CCEIA

Ethics & International Affairs
Annual Journal of the
Carnegie Council on Ethics and International Affairs

Volume 16, No. 2, 2002

 

Introduction
Mira Johri and Christian Barry

Abstract

In a recent global survey commissioned for the Millennium Summit of the United Nations, people around the world consistently mentioned good health as what they most desired. This preeminent concern with health is due no doubt both to the value that people attach to health in itself and to their recognition of its importance for pursuing their individual and collective projects.

While people agree on the value of health, policymakers, activists, and social theorists disagree sharply about the appropriate goals and optimal design of health systems. Sometimes disagreements are purely instrumental, relating only to the best means to achieve shared objectives. More often, however, they are a result of deeper differences concerning the role that a person’s health plays in determining the quality of his or her life and the extent to which ill health and inequalities in health reflect injustices in social institutions.

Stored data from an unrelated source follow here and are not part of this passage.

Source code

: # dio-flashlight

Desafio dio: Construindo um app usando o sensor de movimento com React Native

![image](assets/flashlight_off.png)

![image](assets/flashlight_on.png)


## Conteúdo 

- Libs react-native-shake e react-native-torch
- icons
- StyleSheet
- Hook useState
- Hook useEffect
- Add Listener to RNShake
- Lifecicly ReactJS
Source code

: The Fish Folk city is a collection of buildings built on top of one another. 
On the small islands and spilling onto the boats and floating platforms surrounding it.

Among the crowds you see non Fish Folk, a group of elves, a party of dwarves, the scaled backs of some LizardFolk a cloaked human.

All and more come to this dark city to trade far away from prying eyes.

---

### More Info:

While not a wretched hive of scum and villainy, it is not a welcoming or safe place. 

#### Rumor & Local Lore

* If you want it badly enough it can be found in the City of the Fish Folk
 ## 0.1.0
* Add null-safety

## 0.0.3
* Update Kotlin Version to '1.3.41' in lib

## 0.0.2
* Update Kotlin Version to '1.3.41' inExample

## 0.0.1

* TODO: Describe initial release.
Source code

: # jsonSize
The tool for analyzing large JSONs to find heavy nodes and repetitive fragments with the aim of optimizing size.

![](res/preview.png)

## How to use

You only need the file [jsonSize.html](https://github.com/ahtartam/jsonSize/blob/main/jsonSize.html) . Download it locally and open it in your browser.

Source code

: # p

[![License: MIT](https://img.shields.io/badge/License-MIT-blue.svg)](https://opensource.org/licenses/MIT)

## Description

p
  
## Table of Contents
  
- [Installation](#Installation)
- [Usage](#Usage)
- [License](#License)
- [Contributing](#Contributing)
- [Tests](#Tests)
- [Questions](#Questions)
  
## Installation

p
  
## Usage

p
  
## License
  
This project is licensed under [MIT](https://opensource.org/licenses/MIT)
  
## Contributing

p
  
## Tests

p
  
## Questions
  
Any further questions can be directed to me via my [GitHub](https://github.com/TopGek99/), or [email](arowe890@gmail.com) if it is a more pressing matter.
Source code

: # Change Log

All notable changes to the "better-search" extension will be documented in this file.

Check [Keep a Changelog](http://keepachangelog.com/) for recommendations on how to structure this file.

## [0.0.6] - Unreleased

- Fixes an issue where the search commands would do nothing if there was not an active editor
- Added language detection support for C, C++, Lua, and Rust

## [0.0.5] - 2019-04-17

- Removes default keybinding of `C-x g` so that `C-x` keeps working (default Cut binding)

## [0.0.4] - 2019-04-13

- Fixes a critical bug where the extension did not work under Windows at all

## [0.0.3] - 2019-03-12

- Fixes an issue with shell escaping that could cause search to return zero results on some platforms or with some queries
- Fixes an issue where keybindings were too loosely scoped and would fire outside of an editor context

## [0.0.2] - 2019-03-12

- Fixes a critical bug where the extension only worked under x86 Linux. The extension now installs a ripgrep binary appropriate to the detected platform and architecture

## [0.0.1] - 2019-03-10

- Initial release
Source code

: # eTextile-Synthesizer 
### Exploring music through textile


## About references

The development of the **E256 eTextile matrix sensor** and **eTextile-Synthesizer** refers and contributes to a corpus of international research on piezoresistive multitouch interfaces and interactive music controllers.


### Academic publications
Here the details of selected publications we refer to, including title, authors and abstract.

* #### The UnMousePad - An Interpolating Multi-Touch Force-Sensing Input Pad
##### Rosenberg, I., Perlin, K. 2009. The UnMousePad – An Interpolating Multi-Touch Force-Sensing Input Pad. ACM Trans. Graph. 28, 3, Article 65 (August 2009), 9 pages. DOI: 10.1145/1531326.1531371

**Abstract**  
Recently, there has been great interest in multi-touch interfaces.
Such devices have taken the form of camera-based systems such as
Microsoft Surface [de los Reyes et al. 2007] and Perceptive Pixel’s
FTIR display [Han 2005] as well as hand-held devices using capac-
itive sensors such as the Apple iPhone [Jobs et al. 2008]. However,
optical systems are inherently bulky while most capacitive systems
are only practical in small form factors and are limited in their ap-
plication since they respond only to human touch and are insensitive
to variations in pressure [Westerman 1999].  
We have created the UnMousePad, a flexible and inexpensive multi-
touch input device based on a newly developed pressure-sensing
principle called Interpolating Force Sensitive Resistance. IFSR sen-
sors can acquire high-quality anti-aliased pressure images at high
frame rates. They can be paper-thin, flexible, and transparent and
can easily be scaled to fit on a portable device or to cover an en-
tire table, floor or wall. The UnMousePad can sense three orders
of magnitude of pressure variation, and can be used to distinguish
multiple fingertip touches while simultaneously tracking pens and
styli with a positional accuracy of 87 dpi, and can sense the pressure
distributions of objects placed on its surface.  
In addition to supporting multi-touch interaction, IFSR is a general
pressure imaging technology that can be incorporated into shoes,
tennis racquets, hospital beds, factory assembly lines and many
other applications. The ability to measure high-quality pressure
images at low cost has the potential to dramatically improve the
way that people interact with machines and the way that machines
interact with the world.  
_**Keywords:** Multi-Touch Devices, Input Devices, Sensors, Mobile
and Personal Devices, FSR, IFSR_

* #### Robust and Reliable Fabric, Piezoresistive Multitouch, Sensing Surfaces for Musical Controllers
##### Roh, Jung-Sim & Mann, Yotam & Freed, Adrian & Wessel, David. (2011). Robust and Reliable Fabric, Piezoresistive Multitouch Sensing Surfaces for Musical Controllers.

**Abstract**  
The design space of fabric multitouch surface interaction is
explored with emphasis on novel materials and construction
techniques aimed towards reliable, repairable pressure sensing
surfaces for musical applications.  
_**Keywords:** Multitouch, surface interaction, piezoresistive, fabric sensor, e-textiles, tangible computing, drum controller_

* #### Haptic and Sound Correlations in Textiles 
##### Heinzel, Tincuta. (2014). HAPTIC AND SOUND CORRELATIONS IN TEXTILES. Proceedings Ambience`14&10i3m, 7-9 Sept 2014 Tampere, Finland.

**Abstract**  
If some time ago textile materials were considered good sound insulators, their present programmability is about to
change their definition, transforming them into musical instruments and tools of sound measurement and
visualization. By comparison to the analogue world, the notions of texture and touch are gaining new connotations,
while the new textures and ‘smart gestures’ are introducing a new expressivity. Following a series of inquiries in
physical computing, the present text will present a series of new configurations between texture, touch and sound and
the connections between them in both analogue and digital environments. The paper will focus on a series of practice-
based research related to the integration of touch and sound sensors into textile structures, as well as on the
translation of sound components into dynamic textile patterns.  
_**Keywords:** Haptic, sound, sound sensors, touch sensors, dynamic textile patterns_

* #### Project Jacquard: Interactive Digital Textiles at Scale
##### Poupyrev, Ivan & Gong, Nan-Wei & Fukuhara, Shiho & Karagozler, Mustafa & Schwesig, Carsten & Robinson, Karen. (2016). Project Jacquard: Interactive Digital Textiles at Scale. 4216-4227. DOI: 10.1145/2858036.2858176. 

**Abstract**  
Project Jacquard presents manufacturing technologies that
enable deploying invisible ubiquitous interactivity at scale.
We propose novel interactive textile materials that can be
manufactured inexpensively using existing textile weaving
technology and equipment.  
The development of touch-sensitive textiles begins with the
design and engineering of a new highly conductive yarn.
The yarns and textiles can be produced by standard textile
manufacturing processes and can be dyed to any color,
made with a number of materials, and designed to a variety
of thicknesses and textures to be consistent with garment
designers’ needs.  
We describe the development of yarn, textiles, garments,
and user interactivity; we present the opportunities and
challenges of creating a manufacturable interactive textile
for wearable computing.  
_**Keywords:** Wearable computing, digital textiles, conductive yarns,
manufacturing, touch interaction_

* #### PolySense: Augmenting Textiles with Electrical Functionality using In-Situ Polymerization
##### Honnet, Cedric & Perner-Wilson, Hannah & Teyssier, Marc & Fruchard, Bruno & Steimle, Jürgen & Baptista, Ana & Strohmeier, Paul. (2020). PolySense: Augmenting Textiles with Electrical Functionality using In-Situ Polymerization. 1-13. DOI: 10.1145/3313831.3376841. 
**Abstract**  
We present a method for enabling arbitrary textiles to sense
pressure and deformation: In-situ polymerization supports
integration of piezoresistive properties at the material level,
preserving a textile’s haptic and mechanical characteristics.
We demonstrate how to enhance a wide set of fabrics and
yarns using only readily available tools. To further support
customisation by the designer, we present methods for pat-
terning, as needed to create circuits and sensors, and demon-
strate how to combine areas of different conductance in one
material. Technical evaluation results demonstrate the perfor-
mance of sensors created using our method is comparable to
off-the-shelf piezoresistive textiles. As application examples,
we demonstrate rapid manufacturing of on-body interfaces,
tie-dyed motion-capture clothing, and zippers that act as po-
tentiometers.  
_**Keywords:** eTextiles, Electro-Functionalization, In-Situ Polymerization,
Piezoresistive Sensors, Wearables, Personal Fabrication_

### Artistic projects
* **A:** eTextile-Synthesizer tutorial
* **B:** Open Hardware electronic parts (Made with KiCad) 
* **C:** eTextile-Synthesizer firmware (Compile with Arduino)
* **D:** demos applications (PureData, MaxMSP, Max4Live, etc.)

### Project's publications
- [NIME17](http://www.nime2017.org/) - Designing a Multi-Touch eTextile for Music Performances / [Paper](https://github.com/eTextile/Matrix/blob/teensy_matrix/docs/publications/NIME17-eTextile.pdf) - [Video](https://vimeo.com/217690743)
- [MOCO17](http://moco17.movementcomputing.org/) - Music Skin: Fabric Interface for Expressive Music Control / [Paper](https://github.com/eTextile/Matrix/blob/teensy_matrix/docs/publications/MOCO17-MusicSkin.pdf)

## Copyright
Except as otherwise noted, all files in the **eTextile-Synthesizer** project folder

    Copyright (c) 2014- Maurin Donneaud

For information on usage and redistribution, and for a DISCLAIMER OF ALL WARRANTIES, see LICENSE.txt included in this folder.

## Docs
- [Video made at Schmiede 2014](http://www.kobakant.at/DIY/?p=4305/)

Discussions of the relationship between justice and health have focused primarily on questions such as how health systems should be structured and financed and how public resources spent on health should be balanced against other social goals. But recent studies indicating close connections between socioeconomic status and ill health have led many to recognize that the inability to achieve good health may result not only from lack of access to health care or other failures of domestic health systems, but also from inadequate social arrangements of different kinds and at many levels.